Instructions to follow: Transcribe everything in the records, dropping and changing nothing.

Material provided:
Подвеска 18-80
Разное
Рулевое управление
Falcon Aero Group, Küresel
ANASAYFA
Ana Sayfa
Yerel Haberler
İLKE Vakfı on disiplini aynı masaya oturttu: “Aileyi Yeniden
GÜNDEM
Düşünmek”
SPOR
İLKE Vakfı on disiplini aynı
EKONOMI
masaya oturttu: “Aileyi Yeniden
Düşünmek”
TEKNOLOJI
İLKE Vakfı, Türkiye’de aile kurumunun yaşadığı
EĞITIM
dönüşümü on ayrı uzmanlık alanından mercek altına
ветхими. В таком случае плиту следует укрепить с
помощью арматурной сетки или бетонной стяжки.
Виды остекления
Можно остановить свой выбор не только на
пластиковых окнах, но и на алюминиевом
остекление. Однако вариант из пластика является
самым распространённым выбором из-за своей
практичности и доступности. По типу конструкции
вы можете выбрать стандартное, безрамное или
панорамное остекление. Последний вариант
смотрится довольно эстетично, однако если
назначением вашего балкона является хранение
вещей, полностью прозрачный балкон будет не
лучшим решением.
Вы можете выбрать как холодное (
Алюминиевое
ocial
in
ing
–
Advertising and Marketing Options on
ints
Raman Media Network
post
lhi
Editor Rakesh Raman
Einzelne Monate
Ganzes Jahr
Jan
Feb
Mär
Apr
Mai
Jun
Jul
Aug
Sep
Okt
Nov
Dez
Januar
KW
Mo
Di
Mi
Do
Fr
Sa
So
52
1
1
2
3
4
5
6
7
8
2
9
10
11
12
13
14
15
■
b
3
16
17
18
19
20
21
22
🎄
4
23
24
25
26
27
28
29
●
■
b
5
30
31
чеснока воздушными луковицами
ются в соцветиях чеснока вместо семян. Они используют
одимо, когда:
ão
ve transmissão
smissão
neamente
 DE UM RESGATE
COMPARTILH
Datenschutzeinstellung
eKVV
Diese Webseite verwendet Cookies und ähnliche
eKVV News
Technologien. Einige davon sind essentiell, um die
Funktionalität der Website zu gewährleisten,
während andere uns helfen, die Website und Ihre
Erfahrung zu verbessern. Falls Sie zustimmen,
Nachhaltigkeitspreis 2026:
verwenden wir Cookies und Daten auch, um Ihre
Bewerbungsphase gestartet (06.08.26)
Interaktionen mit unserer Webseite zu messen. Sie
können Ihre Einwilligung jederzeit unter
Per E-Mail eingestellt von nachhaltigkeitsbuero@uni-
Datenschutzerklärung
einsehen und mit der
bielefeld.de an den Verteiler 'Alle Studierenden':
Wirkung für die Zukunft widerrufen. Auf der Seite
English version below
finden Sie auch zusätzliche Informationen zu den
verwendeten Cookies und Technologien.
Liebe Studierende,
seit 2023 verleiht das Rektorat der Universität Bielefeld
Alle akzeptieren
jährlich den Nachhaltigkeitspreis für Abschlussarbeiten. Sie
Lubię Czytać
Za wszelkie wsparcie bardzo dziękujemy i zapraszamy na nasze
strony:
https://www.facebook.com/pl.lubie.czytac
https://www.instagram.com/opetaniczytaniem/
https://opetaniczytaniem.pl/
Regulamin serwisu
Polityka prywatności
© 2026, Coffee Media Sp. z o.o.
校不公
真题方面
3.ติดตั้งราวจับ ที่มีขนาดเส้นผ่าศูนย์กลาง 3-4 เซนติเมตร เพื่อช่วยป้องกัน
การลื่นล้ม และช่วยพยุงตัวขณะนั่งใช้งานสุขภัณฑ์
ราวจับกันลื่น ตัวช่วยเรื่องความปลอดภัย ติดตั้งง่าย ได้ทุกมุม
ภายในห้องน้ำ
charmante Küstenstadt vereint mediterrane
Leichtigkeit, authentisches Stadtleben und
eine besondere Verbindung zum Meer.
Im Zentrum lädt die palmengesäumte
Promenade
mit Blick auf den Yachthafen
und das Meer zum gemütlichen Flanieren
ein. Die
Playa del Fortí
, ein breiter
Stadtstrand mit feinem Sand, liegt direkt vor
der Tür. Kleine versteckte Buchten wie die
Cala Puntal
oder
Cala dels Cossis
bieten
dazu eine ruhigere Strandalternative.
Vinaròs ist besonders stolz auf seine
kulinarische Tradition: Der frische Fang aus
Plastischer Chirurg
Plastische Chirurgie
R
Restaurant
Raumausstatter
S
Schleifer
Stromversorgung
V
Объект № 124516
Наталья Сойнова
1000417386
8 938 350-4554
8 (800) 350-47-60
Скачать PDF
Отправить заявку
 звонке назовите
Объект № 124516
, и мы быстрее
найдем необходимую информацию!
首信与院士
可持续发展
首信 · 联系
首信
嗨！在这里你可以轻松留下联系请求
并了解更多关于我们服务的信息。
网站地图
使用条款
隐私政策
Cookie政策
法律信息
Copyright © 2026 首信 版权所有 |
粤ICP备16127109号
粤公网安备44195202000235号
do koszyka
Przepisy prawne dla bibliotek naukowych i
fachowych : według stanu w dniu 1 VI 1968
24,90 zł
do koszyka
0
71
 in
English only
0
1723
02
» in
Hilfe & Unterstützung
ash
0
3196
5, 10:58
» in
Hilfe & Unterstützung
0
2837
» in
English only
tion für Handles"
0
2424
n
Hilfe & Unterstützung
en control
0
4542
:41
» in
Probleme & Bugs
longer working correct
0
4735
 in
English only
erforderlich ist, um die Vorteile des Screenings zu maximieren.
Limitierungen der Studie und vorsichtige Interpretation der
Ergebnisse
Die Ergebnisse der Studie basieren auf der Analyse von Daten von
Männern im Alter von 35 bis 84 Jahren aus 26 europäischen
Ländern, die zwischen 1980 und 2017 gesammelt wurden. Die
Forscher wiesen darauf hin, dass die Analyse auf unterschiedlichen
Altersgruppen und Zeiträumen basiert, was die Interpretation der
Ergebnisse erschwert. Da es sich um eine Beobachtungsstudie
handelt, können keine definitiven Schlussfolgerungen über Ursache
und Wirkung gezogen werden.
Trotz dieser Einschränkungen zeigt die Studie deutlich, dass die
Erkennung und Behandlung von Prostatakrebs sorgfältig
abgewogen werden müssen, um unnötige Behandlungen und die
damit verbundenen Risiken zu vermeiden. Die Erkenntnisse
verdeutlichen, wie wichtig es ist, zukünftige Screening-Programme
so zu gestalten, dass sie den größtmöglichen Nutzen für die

Your solution:
Подвеска 18-80
Разное
Рулевое управление
Falcon Aero Group, Küresel
ANASAYFA
Ana Sayfa
Yerel Haberler
İLKE Vakfı on disiplini aynı masaya oturttu: “Aileyi Yeniden
GÜNDEM
Düşünmek”
SPOR
İLKE Vakfı on disiplini aynı
EKONOMI
masaya oturttu: “Aileyi Yeniden
Düşünmek”
TEKNOLOJI
İLKE Vakfı, Türkiye’de aile kurumunun yaşadığı
EĞITIM
dönüşümü on ayrı uzmanlık alanından mercek altına
ветхими. В таком случае плиту следует укрепить с
помощью арматурной сетки или бетонной стяжки.
Виды остекления
Можно остановить свой выбор не только на
пластиковых окнах, но и на алюминиевом
остекление. Однако вариант из пластика является
самым распространённым выбором из-за своей
практичности и доступности. По типу конструкции
вы можете выбрать стандартное, безрамное или
панорамное остекление. Последний вариант
смотрится довольно эстетично, однако если
назначением вашего балкона является хранение
вещей, полностью прозрачный балкон будет не
лучшим решением.
Вы можете выбрать как холодное (
Алюминиевое
ocial
in
ing
–
Advertising and Marketing Options on
ints
Raman Media Network
post
lhi
Editor Rakesh Raman
Einzelne Monate
Ganzes Jahr
Jan
Feb
Mär
Apr
Mai
Jun
Jul
Aug
Sep
Okt
Nov
Dez
Januar
KW
Mo
Di
Mi
Do
Fr
Sa
So
52
1
1
2
3
4
5
6
7
8
2
9
10
11
12
13
14
15
■
b
3
16
17
18
19
20
21
22
🎄
4
23
24
25
26
27
28
29
●
■
b
5
30
31
чеснока воздушными луковицами
ются в соцветиях чеснока вместо семян. Они используют
одимо, когда:
ão
ve transmissão
smissão
neamente
 DE UM RESGATE
COMPARTILH
Datenschutzeinstellung
eKVV
Diese Webseite verwendet Cookies und ähnliche
eKVV News
Technologien. Einige davon sind essentiell, um die
Funktionalität der Website zu gewährleisten,
während andere uns helfen, die Website und Ihre
Erfahrung zu verbessern. Falls Sie zustimmen,
Nachhaltigkeitspreis 2026:
verwenden wir Cookies und Daten auch, um Ihre
Bewerbungsphase gestartet (06.08.26)
Interaktionen mit unserer Webseite zu messen. Sie
können Ihre Einwilligung jederzeit unter
Per E-Mail eingestellt von nachhaltigkeitsbuero@uni-
Datenschutzerklärung
einsehen und mit der
bielefeld.de an den Verteiler 'Alle Studierenden':
Wirkung für die Zukunft widerrufen. Auf der Seite
English version below
finden Sie auch zusätzliche Informationen zu den
verwendeten Cookies und Technologien.
Liebe Studierende,
seit 2023 verleiht das Rektorat der Universität Bielefeld
Alle akzeptieren
jährlich den Nachhaltigkeitspreis für Abschlussarbeiten. Sie
Lubię Czytać
Za wszelkie wsparcie bardzo dziękujemy i zapraszamy na nasze
strony:
https://www.facebook.com/pl.lubie.czytac
https://www.instagram.com/opetaniczytaniem/
https://opetaniczytaniem.pl/
Regulamin serwisu
Polityka prywatności
© 2026, Coffee Media Sp. z o.o.
校不公
真题方面
3.ติดตั้งราวจับ ที่มีขนาดเส้นผ่าศูนย์กลาง 3-4 เซนติเมตร เพื่อช่วยป้องกัน
การลื่นล้ม และช่วยพยุงตัวขณะนั่งใช้งานสุขภัณฑ์
ราวจับกันลื่น ตัวช่วยเรื่องความปลอดภัย ติดตั้งง่าย ได้ทุกมุม
ภายในห้องน้ำ
charmante Küstenstadt vereint mediterrane
Leichtigkeit, authentisches Stadtleben und
eine besondere Verbindung zum Meer.
Im Zentrum lädt die palmengesäumte
Promenade
mit Blick auf den Yachthafen
und das Meer zum gemütlichen Flanieren
ein. Die
Playa del Fortí
, ein breiter
Stadtstrand mit feinem Sand, liegt direkt vor
der Tür. Kleine versteckte Buchten wie die
Cala Puntal
oder
Cala dels Cossis
bieten
dazu eine ruhigere Strandalternative.
Vinaròs ist besonders stolz auf seine
kulinarische Tradition: Der frische Fang aus
Plastischer Chirurg
Plastische Chirurgie
R
Restaurant
Raumausstatter
S
Schleifer
Stromversorgung
V
Объект № 124516
Наталья Сойнова
1000417386
8 938 350-4554
8 (800) 350-47-60
Скачать PDF
Отправить заявку
 звонке назовите
Объект № 124516
, и мы быстрее
найдем необходимую информацию!
首信与院士
可持续发展
首信 · 联系
首信
嗨！在这里你可以轻松留下联系请求
并了解更多关于我们服务的信息。
网站地图
使用条款
隐私政策
Cookie政策
法律信息
Copyright © 2026 首信 版权所有 |
粤ICP备16127109号
粤公网安备44195202000235号
do koszyka
Przepisy prawne dla bibliotek naukowych i
fachowych : według stanu w dniu 1 VI 1968
24,90 zł
do koszyka
0
71
 in
English only
0
1723
02
» in
Hilfe & Unterstützung
ash
0
3196
5, 10:58
» in
Hilfe & Unterstützung
0
2837
» in
English only
tion für Handles"
0
2424
n
Hilfe & Unterstützung
en control
0
4542
:41
» in
Probleme & Bugs
longer working correct
0
4735
 in
English only
erforderlich ist, um die Vorteile des Screenings zu maximieren.
Limitierungen der Studie und vorsichtige Interpretation der
Ergebnisse
Die Ergebnisse der Studie basieren auf der Analyse von Daten von
Männern im Alter von 35 bis 84 Jahren aus 26 europäischen
Ländern, die zwischen 1980 und 2017 gesammelt wurden. Die
Forscher wiesen darauf hin, dass die Analyse auf unterschiedlichen
Altersgruppen und Zeiträumen basiert, was die Interpretation der
Ergebnisse erschwert. Da es sich um eine Beobachtungsstudie
handelt, können keine definitiven Schlussfolgerungen über Ursache
und Wirkung gezogen werden.
Trotz dieser Einschränkungen zeigt die Studie deutlich, dass die
Erkennung und Behandlung von Prostatakrebs sorgfältig
abgewogen werden müssen, um unnötige Behandlungen und die
damit verbundenen Risiken zu vermeiden. Die Erkenntnisse
verdeutlichen, wie wichtig es ist, zukünftige Screening-Programme
so zu gestalten, dass sie den größtmöglichen Nutzen für die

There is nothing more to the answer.